Особого внимания заслуживает и другое обстоятельство. То, что человек видит, зависит не только от того, на что он смотрит, но и от того, что его научил видеть предварительный визуально-концептуальный опыт. Широко известен эксперимент, в котором психологи Дж. Брунер и Л. Постмен попросили испытуемых распознать за короткое и фиксированное время серию игральных карт. Большинство карт были стандартными, но некоторые были изменены, например красная шестер­ка пик и черная четверка червей. Каждый эксперимен­тальный цикл состоял в том, что испытуемому показывали одну за другой целую серию карт, причем время показа карт постепенно возрастало. После каждого сеанса ис­пытуемый должен был сказать, что он видел, а цикл продолжался до тех пор, пока испытуемый дважды не опре­делял полностью правильно всю серию показываемых карт.

Даже при наикратчайших показах большинство ис­пытуемых распознавали значительную часть карт, а после небольшого увеличения времени предъявления все ис­пытуемые распознавали все карты. С нормальными кар­тами распознавание обычно протекало гладко, но измененные карты почти всегда без заметного колеба­ния или затруднения отождествлялись с нормальными. Черная четверка червей, например, могла быть опозна­на как четверка пик либо как четверка червей. Без ка­кого-либо особого затруднения испытуемый мгновенно приспосабливался к одной из концептуальных катего­рий, подготовленных предшествующим опытом. Этот и подобные ему эксперименты навели психологов на мысль о том, что предпосылкой самого восприятия является некий стереотип2.

В принципе сказанного достаточно, чтобы понять, что сенсорные данные, будучи результатом воздействия предмета на органы чувств, не являются собственно познавательным образом, знанием как таковым. Сенсорные данные – это лишь материал, в котором субъекту презентируется предметное содержание и который в процессе восприятия подвергается различным способам переработки уже не отражательного характера – выбору, категоризации, интерпретации и т.д. Принципиальным в этом случае оказывается то, что познание предстает в системе гипотетико-селективной, творчески-проективной, интерпретирующей деятельности, не сводимой к пассивному «копированию» действительности.
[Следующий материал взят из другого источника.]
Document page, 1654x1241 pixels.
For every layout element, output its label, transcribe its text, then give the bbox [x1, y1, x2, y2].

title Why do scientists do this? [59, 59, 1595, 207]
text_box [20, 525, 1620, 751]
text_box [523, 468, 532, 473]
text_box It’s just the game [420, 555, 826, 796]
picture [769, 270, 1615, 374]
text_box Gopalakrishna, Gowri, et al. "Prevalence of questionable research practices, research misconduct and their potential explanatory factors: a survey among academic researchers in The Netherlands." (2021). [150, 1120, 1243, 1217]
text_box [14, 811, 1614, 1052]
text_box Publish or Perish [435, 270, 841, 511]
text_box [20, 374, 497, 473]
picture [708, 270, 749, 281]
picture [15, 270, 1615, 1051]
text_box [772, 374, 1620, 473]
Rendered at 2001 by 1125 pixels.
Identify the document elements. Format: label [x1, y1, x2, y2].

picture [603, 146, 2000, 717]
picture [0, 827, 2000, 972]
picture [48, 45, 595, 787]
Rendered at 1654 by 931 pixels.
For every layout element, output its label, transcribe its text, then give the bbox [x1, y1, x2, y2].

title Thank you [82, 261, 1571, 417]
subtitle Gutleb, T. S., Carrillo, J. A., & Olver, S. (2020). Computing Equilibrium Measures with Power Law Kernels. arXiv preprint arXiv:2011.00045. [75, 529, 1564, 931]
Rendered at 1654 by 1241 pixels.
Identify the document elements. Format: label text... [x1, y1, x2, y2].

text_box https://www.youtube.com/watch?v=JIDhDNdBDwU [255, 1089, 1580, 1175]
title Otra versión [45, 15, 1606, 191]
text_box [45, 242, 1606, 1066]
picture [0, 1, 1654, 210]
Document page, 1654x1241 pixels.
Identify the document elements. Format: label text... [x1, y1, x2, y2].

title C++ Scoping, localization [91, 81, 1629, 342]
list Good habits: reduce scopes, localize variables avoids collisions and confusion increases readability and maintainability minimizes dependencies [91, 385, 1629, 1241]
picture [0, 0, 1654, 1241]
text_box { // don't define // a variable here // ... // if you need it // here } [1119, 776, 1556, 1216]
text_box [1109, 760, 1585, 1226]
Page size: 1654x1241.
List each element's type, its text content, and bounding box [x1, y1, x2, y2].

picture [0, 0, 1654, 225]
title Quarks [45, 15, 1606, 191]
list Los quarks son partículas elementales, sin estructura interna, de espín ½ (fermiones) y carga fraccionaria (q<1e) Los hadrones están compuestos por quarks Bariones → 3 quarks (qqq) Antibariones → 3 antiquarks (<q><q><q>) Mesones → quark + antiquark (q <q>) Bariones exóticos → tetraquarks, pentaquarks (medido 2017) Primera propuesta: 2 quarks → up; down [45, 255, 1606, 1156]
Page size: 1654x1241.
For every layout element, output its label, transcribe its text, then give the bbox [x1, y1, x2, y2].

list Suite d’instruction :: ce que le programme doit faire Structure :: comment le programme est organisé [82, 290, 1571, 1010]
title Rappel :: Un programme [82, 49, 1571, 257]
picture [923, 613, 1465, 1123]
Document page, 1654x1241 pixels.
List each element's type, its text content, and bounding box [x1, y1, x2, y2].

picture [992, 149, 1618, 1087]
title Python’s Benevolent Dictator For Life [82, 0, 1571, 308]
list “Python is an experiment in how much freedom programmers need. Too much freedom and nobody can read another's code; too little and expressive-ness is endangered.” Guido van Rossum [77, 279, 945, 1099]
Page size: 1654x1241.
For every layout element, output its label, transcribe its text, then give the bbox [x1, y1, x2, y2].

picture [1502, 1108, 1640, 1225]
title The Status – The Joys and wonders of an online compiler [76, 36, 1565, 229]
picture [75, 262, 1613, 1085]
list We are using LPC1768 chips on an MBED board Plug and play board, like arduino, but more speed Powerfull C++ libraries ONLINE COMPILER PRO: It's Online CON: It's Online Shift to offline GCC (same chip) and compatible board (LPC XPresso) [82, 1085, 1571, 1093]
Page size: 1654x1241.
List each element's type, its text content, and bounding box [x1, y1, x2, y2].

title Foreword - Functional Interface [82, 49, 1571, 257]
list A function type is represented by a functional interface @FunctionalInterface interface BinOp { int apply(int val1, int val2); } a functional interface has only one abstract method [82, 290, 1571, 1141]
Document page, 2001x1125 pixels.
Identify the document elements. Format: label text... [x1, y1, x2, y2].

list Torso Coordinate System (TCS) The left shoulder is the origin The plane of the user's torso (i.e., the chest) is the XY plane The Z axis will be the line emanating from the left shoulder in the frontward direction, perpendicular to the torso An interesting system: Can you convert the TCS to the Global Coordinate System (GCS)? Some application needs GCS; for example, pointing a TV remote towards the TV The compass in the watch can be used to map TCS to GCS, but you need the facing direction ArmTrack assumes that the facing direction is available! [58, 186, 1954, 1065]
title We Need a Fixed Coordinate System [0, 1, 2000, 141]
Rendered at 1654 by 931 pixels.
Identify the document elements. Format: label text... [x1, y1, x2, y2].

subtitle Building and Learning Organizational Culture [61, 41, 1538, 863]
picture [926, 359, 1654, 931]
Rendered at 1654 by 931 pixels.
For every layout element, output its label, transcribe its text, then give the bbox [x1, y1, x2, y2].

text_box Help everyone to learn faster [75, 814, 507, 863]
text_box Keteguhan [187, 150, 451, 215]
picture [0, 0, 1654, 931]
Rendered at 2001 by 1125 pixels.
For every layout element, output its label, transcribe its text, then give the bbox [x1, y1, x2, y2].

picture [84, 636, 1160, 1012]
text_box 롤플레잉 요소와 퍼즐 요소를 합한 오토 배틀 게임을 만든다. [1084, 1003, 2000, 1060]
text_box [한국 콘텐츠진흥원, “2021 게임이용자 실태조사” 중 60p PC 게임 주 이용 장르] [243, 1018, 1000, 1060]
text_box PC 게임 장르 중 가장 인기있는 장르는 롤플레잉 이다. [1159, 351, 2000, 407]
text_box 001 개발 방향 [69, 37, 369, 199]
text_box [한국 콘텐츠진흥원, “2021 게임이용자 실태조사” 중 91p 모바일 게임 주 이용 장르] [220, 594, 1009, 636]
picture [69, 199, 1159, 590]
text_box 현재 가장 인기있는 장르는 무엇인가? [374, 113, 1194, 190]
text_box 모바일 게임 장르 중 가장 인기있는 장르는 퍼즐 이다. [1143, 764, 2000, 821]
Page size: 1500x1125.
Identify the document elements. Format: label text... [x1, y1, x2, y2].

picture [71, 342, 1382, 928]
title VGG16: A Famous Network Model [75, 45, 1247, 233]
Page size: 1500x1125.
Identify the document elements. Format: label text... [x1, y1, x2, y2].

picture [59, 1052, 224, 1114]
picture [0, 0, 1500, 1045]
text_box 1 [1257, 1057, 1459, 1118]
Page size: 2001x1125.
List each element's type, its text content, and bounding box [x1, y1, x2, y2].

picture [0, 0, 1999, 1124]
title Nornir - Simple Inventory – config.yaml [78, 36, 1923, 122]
Но в таком случае на передний план выступают уже не физиологические механизмы зрения, а система культурно-исторических, социальных предпосылок, участвующих в процессах интерпретации, категоризации и т.д.

Социокультурная природа познания.

В середине XX века в медицине были освоены операции катаракты – помутнение хрусталика, резко ухудшающее зрение, и многие взрослые, слепые от рождения из-за катаракты получили возможность восстановить зрение. Дж. Янг описал впечатление людей, ставших зрячими: «Что увидит такой человек; что он скажет, впервые увидев новый для него мир? В нашем мире эта операция была осуществлена многократно, и можно привести систематические и точные сведения об этом. Пациент, впервые открывая глаза, не получает никакого удовольствия, на самом деле, эта процедура оказывается для него довольно болезненной. Он говорит только о вращающихся массах света и цветов и оказывается совершенно неспособным зрительно выделить объекты, распознать или назвать их. Он не имеет представления о пространстве и расположенных в нем объектах, хотя ему все известно об объектах и их названиях на основе осязания»3.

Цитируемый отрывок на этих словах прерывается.